• **Work required**: Return all of the entries below, word for word. Omit each picture.

+++

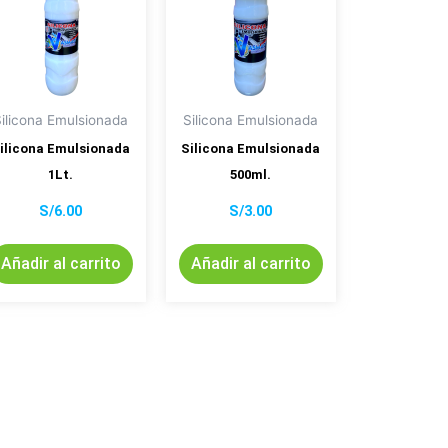
Silicona Emulsionada
Silicona Emulsionada
ilicona Emulsionada
Silicona Emulsionada
1Lt.
500ml.
S/
6.00
S/
3.00
Añadir al carrito
Añadir al carrito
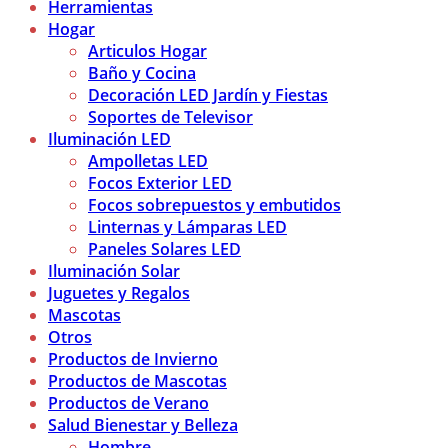
Herramientas
Hogar
Articulos Hogar
Baño y Cocina
Decoración LED Jardín y Fiestas
Soportes de Televisor
Iluminación LED
Ampolletas LED
Focos Exterior LED
Focos sobrepuestos y embutidos
Linternas y Lámparas LED
Paneles Solares LED
Iluminación Solar
Juguetes y Regalos
Mascotas
Otros
Productos de Invierno
Productos de Mascotas
Productos de Verano
Salud Bienestar y Belleza
Hombre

+++

• **Task result**:
Silicona Emulsionada
Silicona Emulsionada
ilicona Emulsionada
Silicona Emulsionada
1Lt.
500ml.
S/
6.00
S/
3.00
Añadir al carrito
Añadir al carrito
Herramientas
Hogar
Articulos Hogar
Baño y Cocina
Decoración LED Jardín y Fiestas
Soportes de Televisor
Iluminación LED
Ampolletas LED
Focos Exterior LED
Focos sobrepuestos y embutidos
Linternas y Lámparas LED
Paneles Solares LED
Iluminación Solar
Juguetes y Regalos
Mascotas
Otros
Productos de Invierno
Productos de Mascotas
Productos de Verano
Salud Bienestar y Belleza
Hombre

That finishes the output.